The topical application of squaric acid induces an allergic contact dermatitis and can clear recalcitrant warts in children. A retrospective chart review [Pediatr Dermatol. 2015 Jan-Feb;32(1):85-90] found that 40 of 48 (83%) patients in whom treatment outcomes could be obtained reported complete resolution of their warts. Age range was 3-18 years, and the average treatment duration was 6-12 months. Various protocols are used (e.g., The Permanente Medical Group).
One study showed 24 of 25 plantar warts cleared in 37 ± 19 (56-17) days with topical adapalene 0.1% gel applied twice daily under occlusion using plastic wrap [Indian Journal of Dermatology, Vol. 60, No. 1, January-February 2015, pp. 102].
One may pare the top of the plantar wart and then treat with salicylic acid and 5-fluorouracil plaster in the morning and imiquimod under occlusion nightly for 8 to 12 weeks.
Topical, oral and intralesonal zinc have been used successfully for warts as reported in a variety of small studies. Indeed, zinc deficiency appears to be associated with treatment-resistant warts [J Coll Physicians Surg Pak. 2010 Feb;20(2):83-6]. Measuring serum zinc and if low, treating with one of the above regimens appears reasonable. Nausea is the main potential side effect of oral zinc.

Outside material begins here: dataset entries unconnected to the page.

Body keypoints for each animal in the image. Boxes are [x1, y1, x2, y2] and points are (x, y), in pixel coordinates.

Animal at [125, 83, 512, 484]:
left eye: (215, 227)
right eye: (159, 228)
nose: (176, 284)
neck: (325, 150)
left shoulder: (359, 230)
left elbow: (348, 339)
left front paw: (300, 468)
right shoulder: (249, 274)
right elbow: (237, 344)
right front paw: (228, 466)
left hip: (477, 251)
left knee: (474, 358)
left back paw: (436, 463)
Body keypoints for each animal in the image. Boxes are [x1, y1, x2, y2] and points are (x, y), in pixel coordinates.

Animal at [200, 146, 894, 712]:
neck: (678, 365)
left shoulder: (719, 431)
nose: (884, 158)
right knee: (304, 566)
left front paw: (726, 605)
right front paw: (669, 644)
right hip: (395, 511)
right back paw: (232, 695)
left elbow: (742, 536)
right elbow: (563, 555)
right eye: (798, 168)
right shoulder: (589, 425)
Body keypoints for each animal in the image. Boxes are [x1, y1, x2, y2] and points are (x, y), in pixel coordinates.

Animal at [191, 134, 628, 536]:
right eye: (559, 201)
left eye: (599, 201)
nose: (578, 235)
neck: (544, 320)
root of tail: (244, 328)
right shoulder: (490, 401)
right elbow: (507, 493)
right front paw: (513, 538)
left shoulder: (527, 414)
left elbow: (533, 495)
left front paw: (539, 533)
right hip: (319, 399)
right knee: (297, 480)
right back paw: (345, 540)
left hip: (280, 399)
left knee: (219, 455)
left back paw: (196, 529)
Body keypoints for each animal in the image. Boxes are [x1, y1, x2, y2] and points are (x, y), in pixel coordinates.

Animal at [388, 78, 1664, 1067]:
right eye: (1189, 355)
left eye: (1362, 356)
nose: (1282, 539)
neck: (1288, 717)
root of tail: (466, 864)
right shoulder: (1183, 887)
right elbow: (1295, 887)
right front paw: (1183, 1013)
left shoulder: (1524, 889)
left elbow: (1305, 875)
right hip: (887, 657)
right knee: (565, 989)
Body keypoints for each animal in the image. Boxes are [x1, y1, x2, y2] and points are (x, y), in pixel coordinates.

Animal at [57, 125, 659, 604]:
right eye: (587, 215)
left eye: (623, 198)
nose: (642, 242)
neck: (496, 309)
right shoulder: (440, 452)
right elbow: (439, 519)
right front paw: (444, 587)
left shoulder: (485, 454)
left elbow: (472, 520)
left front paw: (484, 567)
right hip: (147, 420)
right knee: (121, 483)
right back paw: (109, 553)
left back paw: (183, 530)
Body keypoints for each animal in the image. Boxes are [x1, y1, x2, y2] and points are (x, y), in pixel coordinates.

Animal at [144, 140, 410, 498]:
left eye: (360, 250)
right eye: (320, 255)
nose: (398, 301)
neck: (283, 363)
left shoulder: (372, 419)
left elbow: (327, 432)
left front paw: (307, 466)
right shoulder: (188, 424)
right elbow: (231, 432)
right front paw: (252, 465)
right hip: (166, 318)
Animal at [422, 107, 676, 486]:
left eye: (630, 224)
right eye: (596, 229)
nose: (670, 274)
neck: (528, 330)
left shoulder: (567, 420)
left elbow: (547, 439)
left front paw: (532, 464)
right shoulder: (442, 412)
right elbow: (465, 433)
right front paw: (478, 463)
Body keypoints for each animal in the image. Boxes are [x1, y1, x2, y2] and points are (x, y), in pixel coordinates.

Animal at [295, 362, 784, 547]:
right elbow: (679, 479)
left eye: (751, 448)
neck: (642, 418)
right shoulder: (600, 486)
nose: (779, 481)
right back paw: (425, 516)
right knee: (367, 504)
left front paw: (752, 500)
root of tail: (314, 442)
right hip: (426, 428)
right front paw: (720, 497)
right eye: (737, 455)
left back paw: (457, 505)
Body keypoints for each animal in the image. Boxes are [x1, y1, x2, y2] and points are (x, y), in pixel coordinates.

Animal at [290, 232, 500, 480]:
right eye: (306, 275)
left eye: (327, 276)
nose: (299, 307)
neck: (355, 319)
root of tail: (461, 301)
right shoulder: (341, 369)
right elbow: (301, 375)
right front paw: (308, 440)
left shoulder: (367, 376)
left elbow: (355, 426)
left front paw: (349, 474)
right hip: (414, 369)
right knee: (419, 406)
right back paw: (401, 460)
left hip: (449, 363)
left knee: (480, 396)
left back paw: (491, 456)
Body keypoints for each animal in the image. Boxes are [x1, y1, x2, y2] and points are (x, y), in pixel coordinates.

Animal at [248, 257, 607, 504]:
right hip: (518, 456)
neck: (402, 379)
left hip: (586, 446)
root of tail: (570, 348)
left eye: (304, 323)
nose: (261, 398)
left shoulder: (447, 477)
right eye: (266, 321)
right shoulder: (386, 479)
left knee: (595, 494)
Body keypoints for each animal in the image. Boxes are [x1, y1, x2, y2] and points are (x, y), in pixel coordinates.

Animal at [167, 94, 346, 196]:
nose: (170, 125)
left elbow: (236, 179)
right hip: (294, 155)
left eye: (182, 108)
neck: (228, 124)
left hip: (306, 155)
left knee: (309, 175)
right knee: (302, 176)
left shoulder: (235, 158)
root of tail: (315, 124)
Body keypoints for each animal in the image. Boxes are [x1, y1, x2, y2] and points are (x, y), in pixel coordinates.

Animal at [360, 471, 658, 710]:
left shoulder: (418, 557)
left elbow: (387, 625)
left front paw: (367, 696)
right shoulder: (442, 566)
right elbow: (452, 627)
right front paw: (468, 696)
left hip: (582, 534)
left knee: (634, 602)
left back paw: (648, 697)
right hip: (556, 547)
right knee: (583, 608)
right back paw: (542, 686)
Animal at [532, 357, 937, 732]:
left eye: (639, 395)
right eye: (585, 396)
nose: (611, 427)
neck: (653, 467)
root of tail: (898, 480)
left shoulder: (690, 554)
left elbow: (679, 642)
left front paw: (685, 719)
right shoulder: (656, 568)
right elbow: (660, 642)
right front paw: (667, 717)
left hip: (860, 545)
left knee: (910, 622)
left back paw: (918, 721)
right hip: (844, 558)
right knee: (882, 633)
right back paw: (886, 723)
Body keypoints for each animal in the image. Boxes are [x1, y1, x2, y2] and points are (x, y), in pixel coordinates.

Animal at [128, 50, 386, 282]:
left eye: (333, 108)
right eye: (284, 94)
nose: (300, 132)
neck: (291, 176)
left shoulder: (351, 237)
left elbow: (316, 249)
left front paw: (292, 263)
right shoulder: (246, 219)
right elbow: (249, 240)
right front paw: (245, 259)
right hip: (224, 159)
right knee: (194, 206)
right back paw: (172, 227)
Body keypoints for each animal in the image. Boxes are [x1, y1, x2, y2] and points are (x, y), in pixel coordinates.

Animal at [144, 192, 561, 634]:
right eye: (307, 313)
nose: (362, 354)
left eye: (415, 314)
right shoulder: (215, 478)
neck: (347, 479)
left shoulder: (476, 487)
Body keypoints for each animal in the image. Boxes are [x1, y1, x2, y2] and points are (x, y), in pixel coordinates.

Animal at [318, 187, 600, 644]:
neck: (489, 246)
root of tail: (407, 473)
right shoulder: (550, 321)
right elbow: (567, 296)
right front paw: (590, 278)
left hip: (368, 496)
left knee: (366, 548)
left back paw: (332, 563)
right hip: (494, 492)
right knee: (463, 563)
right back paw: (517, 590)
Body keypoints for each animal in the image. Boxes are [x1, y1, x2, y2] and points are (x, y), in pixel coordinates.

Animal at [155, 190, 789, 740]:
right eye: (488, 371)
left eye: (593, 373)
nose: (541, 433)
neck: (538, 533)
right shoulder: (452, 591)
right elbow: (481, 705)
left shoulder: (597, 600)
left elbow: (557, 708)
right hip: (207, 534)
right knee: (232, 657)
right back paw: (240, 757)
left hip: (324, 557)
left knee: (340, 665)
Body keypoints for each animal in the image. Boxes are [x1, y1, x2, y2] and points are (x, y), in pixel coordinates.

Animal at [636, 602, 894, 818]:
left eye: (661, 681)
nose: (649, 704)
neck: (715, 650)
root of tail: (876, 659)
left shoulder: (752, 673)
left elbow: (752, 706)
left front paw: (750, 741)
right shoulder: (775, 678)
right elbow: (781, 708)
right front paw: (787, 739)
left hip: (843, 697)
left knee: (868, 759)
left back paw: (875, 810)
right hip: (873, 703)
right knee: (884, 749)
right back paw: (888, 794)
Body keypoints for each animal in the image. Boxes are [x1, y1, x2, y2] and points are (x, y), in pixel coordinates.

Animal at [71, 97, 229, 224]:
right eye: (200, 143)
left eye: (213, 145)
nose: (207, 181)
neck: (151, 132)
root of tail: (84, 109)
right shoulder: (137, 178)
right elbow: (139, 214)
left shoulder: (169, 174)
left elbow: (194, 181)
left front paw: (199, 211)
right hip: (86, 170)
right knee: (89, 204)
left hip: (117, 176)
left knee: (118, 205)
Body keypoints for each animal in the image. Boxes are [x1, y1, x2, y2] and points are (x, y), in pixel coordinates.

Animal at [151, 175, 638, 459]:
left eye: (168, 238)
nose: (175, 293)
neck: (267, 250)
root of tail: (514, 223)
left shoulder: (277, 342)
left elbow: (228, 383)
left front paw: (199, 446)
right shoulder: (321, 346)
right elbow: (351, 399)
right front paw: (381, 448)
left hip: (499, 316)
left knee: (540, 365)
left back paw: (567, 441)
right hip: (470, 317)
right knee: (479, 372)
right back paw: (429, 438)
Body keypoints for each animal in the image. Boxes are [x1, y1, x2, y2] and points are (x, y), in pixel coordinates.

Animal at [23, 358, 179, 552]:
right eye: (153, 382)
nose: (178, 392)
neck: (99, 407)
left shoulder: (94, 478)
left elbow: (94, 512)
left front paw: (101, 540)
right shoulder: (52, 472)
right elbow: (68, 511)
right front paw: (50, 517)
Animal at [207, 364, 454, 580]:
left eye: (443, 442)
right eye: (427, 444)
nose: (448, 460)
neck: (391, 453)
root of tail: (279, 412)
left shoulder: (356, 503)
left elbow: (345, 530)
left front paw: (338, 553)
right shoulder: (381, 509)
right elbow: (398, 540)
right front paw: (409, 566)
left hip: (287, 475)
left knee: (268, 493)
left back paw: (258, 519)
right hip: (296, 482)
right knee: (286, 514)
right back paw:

In one placebo-controlled trial, oral zinc at a dose of 10 mg/kg/day up to 600 mg/day resulted in complete clearance of warts in 20 patients (86.9%) after 2 months of treatment compared with zero in the placebo group. However, it must be noted that all patients were zinc deficient and according to the article "the response to treatment was directly related to the increment in serum zinc level" [Br J Dermatol 2002;146:423]. In another randomized study [JAAD 2009;60;706], 78.1% (25/32) of patients cleared after a 2-month course of treatment with zinc sulfate 10 mg/kg/day up to 600 mg/day compared to 13% (3/23) in the control group.
In one study of vulvar warts, the addition of 400 mg oral zinc sulfate daily to crotherapy, podophyllin or imiquimod did not speed clearance, but did reduced recurrence [J Obstet Gynaecol Res. 2014 Oct;40(10):2110-3].
Pulsed dye laser induces the lowest rate of recurrence of plantar warts, as compared to other treatments (e.g. freezing, CO2, keratolytics). There is a higher risk of relapse of non-genital warts in subjects older than 25 years and a 5-fold increased risk in smokers, as compared to non-smokers. Smoking is also related to time to initial healing and to time to complete healing at follow-up [JEADV 2017;31;712].
Periungual, a very common location.
This wart is regressing.
Filiform wart on the elbow.
Cantharadin treatment can result in the wart becoming larger with annular and linear forms (see donut wart).